In retrospect, Nerdapalooza was truly as much about the soft underbelly of nerd culture as it was its mottled musical carapace. The moments spent chatting with fellow listeners, featured artists, comic book guys, otaku, Browncoats, bloggers, hackers, horror aficionados, and tabletop fanatics were just as important in the overall scheme of the festival as the many excellent performances. In fact, the only genuine criticism I came away with is the same that one might level at any of Orlando’s myriad of monolithic theme parks: there was simply too much to do.
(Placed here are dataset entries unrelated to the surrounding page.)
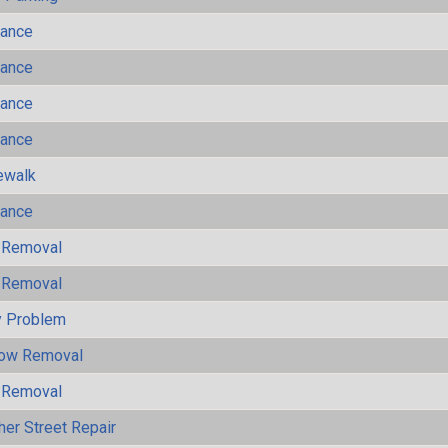
mance
mance
mance
mance
ewalk
mance
 Removal
 Removal
y Problem
now Removal
 Removal
her Street Repair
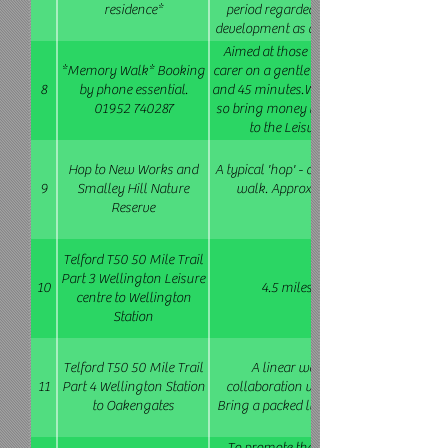
residence*
period regarded by many Larkin scholar
development as a writer and poet. We'll a
lives some of the other creatives commem
Aimed at those with memory difficulties
new series of makers' murals. Easy walk
*Memory Walk* Booking
carer on a gentle stroll around Wellingt
8
by phone essential.
and 45 minutes.We will stop at a cafe nea
01952 740287
so bring money to buy refreshments. We
to the Leisure Centre returning at
Hop to New Works and
A typical 'hop' - a short journey in shared 
9
Smalley Hill Nature
walk. Approx 3 miles . Easy-moderat
Reserve
Telford T50 50 Mile Trail
Part 3 Wellington Leisure
10
4.5 miles (This walk is repeated
centre to Wellington
Station
Telford T50 50 Mile Trail
A linear walk via Horsehay Lawley
11
Part 4 Wellington Station
collaboration with Rail Ramblers (www
to Oakengates
Bring a packed lunch. Moderate 10 miles.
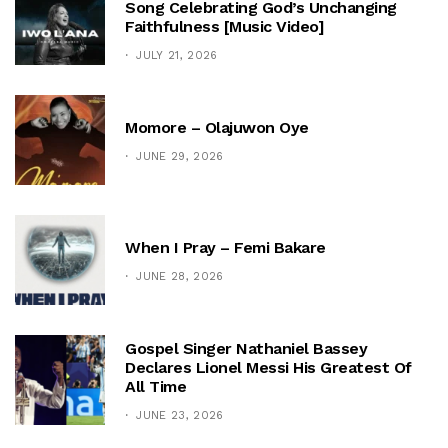
Song Celebrating God’s Unchanging
Faithfulness [Music Video]
JULY 21, 2026
Momore – Olajuwon Oye
JUNE 29, 2026
When I Pray – Femi Bakare
JUNE 28, 2026
Gospel Singer Nathaniel Bassey
Declares Lionel Messi His Greatest Of
All Time
JUNE 23, 2026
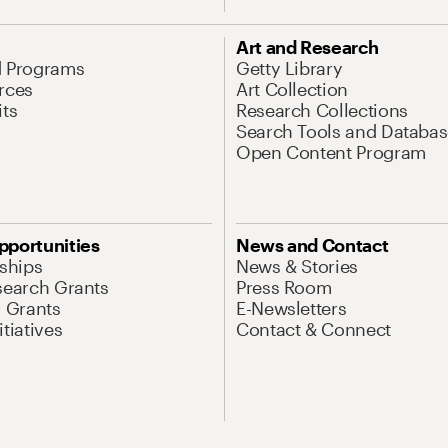
Art and Research
d Programs
Getty Library
rces
Art Collection
its
Research Collections
Search Tools and Databas
Open Content Program
pportunities
News and Contact
nships
News & Stories
search Grants
Press Room
l Grants
E-Newsletters
tiatives
Contact & Connect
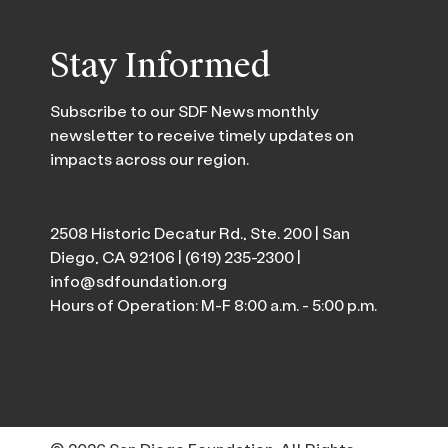
Stay Informed
Subscribe to our SDF News monthly
newsletter to receive timely updates on
impacts across our region.
2508 Historic Decatur Rd., Ste. 200 | San
Diego, CA 92106 |
(619) 235-2300
|
info@sdfoundation.org
Hours of Operation: M-F 8:00 a.m. - 5:00 p.m.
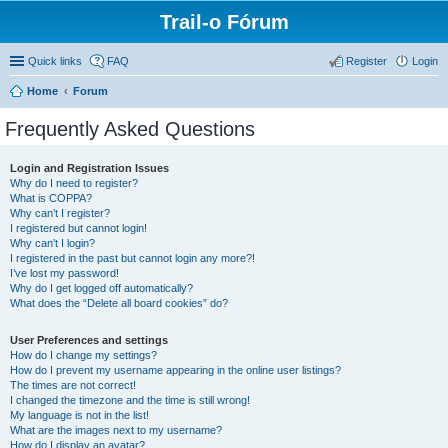
Trail-o Fórum
Quick links
FAQ
Register
Login
Home
Forum
Frequently Asked Questions
Login and Registration Issues
Why do I need to register?
What is COPPA?
Why can’t I register?
I registered but cannot login!
Why can’t I login?
I registered in the past but cannot login any more?!
I’ve lost my password!
Why do I get logged off automatically?
What does the “Delete all board cookies” do?
User Preferences and settings
How do I change my settings?
How do I prevent my username appearing in the online user listings?
The times are not correct!
I changed the timezone and the time is still wrong!
My language is not in the list!
What are the images next to my username?
How do I display an avatar?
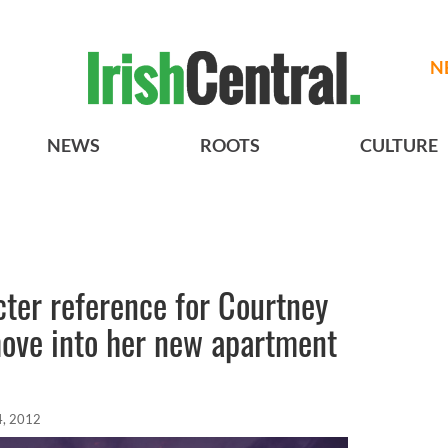
N
NEWS
ROOTS
CULTURE
ter reference for Courtney
move into her new apartment
4, 2012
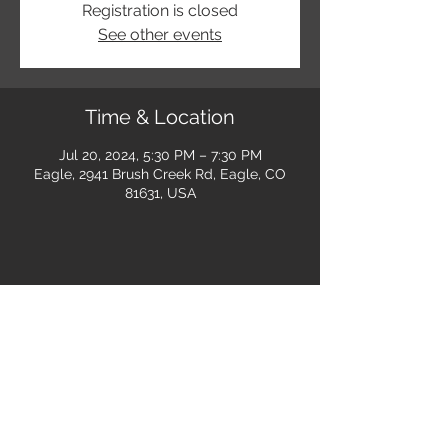
Registration is closed
See other events
Time & Location
Jul 20, 2024, 5:30 PM – 7:30 PM
Eagle, 2941 Brush Creek Rd, Eagle, CO
81631, USA
Share this event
This weekend was composed of a million moments of nerdy bliss, each resplendent with significance and personal importance, and whether it was a killer act on stage 2, an unbelievable freestyle session on front sidewalk, a particularly spirited discussion about Battlestar Galactica, or an epic round of Tetris, everyone missed something interesting. Now all that we can do to rectify such oversights is sift through each other’s reminiscences and try to find that silver thread of relevance that runs through our collective experience. At an event dedicated to building and celebrating a meta-community, we must fittingly look to one another to get the whole story.